**Assigned task**. Once you have located the line containing "mo) sería mediante invitación o mediante la" in the material below, return it exactly along with each line after it through the line containing "IONES DEL ESTADO".
Top of Provided information
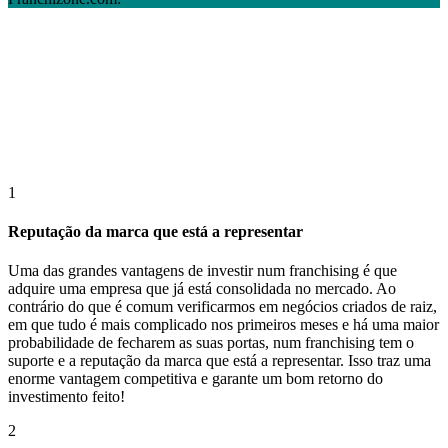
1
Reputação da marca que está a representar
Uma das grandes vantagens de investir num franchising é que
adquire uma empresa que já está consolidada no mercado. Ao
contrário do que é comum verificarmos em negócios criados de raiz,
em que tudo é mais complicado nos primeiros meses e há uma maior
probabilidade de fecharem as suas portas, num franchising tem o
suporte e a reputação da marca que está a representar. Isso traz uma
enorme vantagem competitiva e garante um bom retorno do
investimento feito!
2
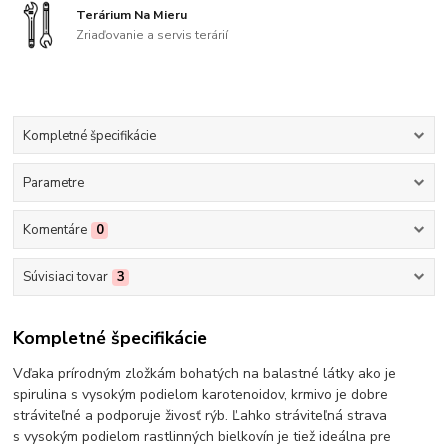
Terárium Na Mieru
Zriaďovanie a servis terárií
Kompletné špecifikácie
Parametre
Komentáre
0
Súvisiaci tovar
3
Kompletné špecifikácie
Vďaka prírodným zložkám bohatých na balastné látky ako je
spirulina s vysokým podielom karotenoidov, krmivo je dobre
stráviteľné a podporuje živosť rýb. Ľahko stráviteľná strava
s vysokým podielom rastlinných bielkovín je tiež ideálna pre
Bottom of Provided information
Top of Provided information
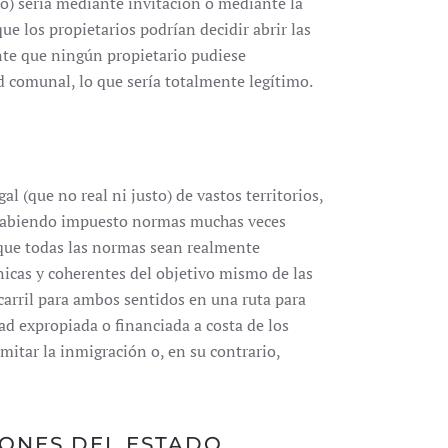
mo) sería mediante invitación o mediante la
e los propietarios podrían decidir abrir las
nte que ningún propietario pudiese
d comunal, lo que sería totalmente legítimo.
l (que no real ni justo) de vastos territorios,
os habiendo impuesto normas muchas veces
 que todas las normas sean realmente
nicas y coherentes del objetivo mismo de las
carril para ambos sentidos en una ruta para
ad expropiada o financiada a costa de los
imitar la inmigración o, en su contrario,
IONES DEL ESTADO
Bottom of Provided information
**Result**.
mo) sería mediante invitación o mediante la
e los propietarios podrían decidir abrir las
nte que ningún propietario pudiese
d comunal, lo que sería totalmente legítimo.
l (que no real ni justo) de vastos territorios,
os habiendo impuesto normas muchas veces
 que todas las normas sean realmente
nicas y coherentes del objetivo mismo de las
carril para ambos sentidos en una ruta para
ad expropiada o financiada a costa de los
imitar la inmigración o, en su contrario,
IONES DEL ESTADO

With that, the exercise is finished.